* _TEXTO FORNECIDO_
“Ainda estamos aqui”: Acre instaura Comissão para resgatar memória e verdades da ditadura militar no estado
45 anos após o assassinato de Wilson Pinheiro, Governo formaliza a Comissão Estadual de Verdade e Memória (CEVEME)
Ao longo do texto, confira imagens da resistência seringueira, que foi uma das forças que lutaram contra a ditadura militar no Acre Foto: Acervo Comitê Chico Mendes
"Rodrigues Alves", "Mâncio Lima", "Rio Branco", “Assis Brasil", entre outros, são nomes de municípios do Estado do Acre, contudo, outra característica que eles compartilham é a exaltação de figuras coronelistas de sua história. Diversas instituições, como a Secretaria de Estado de Assistência Social e Direitos Humanos (SEASDH), procuram refletir sobre essas contradições dos períodos históricos da Estrela Altaneira, dos tempos das correrias à ditadura militar que infligiu o território acreano.
"Você não acha que o Estado tem questões mais urgentes do que remediar o passado?", pergunta uma repórter para Eunice Paiva, interpretada por Fernanda Torres, em uma das cenas finais do filme vencedor do Oscar de Melhor Filme Estrangeiro, “Ainda Estou Aqui”, em 2025. Diante do desaparecimento e assassinato do marido, Rubens Paiva, durante a ditadura, Eunice luta para manter a família unida e buscar justiça e sua resposta para a indagação é: “não”. Para Maria da Luz, gestora de políticas públicas à frente do Departamento de Proteção e Defesa de Direitos Humanos na SEASDH, também:
“A história do Acre é uma história de luta, de sofrimento. É uma questão de que se precisa reparar essas injustiças. Quantas pessoas foram vítimas, foram assassinadas porque foram defensoras de direitos que hoje muitos de nós usufruímos? Então, é um dever nosso essa reparação, construir essa memória e educar as sociedades para que possamos viver no exercício de uma democracia, que é onde podemos garantir direitos humanos", conta.

* _ENTRADAS FORNECIDAS_
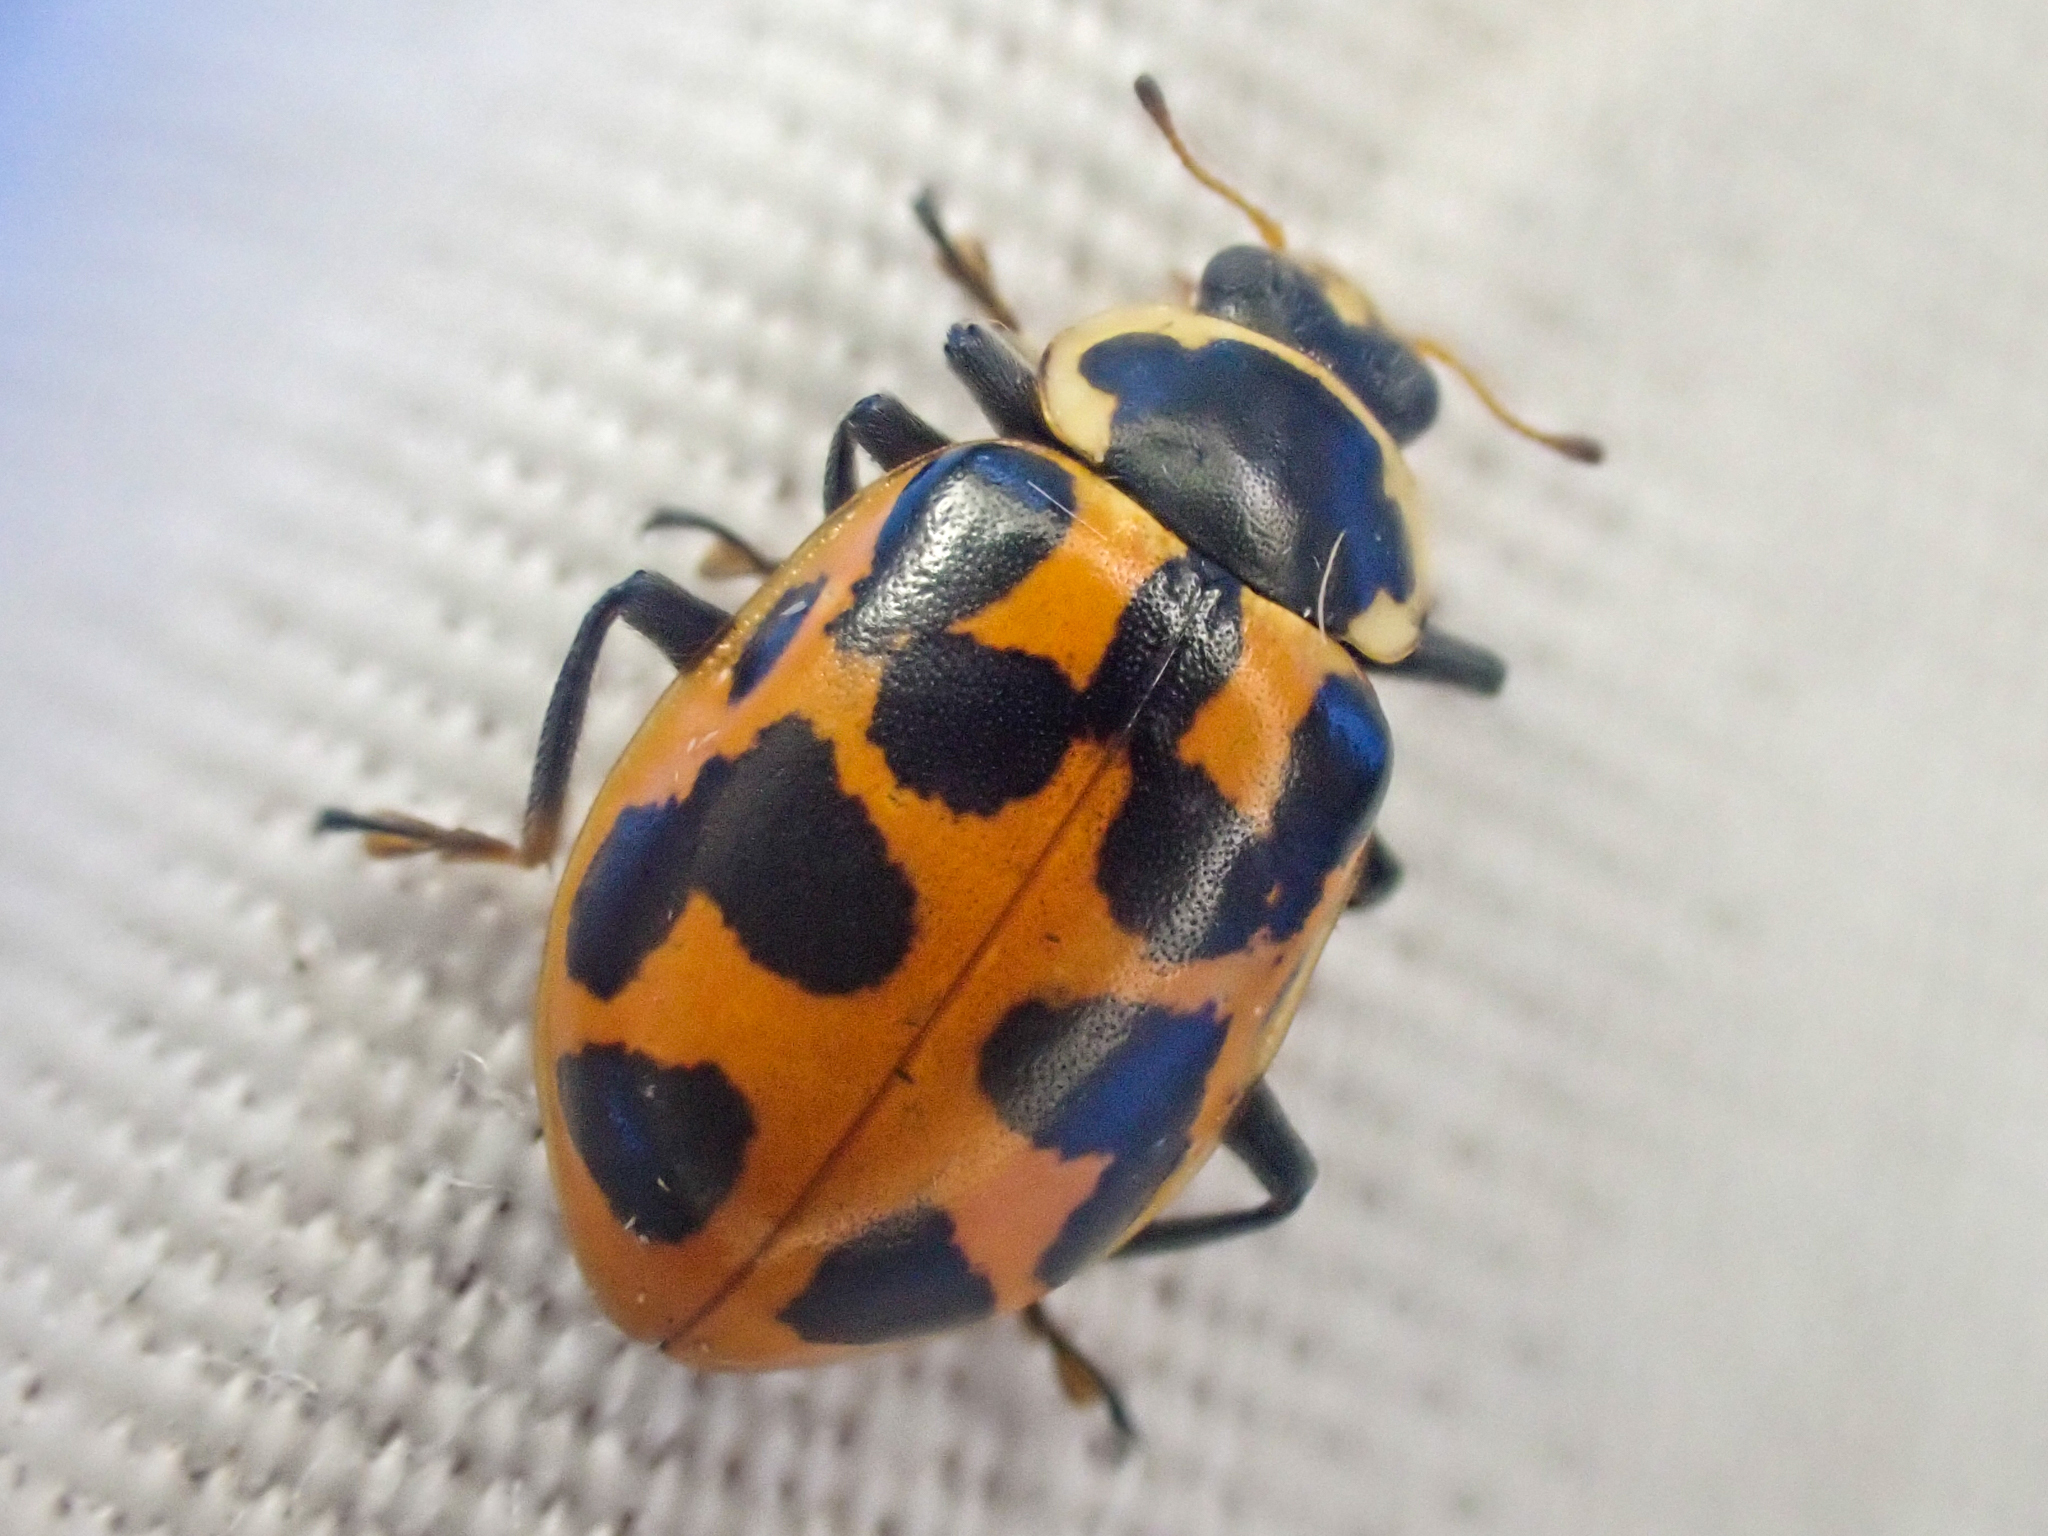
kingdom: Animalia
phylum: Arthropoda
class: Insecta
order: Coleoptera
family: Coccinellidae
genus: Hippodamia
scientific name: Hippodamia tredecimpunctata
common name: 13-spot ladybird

* _TAREFAS ESCRITAS_
a) Copie, sem nenhuma alteração, o trecho do texto sobre a comissão da verdade no Acre que vai de "Ao longo do" a "o território acreano.".
b) Dê seguimento ao texto sobre a comissão da verdade no Acre a partir da última frase apresentada.

* _RESPOSTAS DAS TAREFAS_
a)
Ao longo do texto, confira imagens da resistência seringueira, que foi uma das forças que lutaram contra a ditadura militar no Acre Foto: Acervo Comitê Chico Mendes
"Rodrigues Alves", "Mâncio Lima", "Rio Branco", “Assis Brasil", entre outros, são nomes de municípios do Estado do Acre, contudo, outra característica que eles compartilham é a exaltação de figuras coronelistas de sua história. Diversas instituições, como a Secretaria de Estado de Assistência Social e Direitos Humanos (SEASDH), procuram refletir sobre essas contradições dos períodos históricos da Estrela Altaneira, dos tempos das correrias à ditadura militar que infligiu o território acreano.

b)
Joelma Pontes e Maria da Luz fazem parte da SEASDH, secretaria que leva o projeto da Comissão à frente. Foto: Victor Manoel/Comitê Chico Mendes
Diante da reivindicação de sindicatos, pastorais e organizações comunitárias, que exigiam que o Estado enfrentasse as consequências do período, o Governo do Acre formalizou a criação da Comissão Estadual de Verdade e Memória (CEVEME). Por meio de uma resolução assinada pelo governador Gladson Camelí, em 7 de maio de 2025, a iniciativa atende a uma recomendação expedida pelo procurador da república Lucas Dias, do Ministério Público Federal (MPF/AC), em abril do mesmo ano.
Neste 5 de outubro, comemoração da promulgação da Constituição Federal de 1988, saiba mais sobre a comissão, que visa refletir sobre a memória da Ditadura no Acre. Entre suas funções está identificar locais e instituições relacionadas a graves violações de direitos humanos, propor medidas de reparação e não repetição, e promover audiências públicas para coletar depoimentos de vítimas e familiares.
Investigar o passado, a partir do presente
Impulsionado pelo longa-metragem citado anteriormente, Lucas Dias descreve a importância do Estado criar espaços institucionais de memória, como museus. Dias defende que esses lugares facilitam a circulação de memória (como visitas escolares), o que é essencial para despertar uma consciência coletiva: “Lembrar para não esquecer. Pelo contrário, a gente vê um movimento de aversão a essas políticas de memória", relembra.
Até 1962, o Acre não era um estado, mas sim um Território Federal administrado diretamente pela União. Sua economia era quase exclusivamente baseada na extração de látex (seringais), com uma estrutura social de "semifeudalidade" nos seringais (o sistema de aviamento) e um profundo isolamento geográfico do restante do país.
A transformação em estado, através da Lei nº 4.070 de 15 de junho de 1962 (governo João Goulart), foi um marco. Em 1963, ocorreram as primeiras eleições diretas. José Augusto de Araújo (PTB), um político alinhado às pautas trabalhistas de Goulart, foi eleito o primeiro governador. Em maio de 1964, Araújo (PTB) foi deposto, acusado de subversão e alinhamento com a reforma agrária de Goulart. Coagido pelos militares, Araújo assinou sua renúncia apenas com iniciais, foi preso por sete meses e teve seus direitos políticos cassados. Morreu em exílio forçado no Rio de Janeiro, com retorno proibido ao Acre.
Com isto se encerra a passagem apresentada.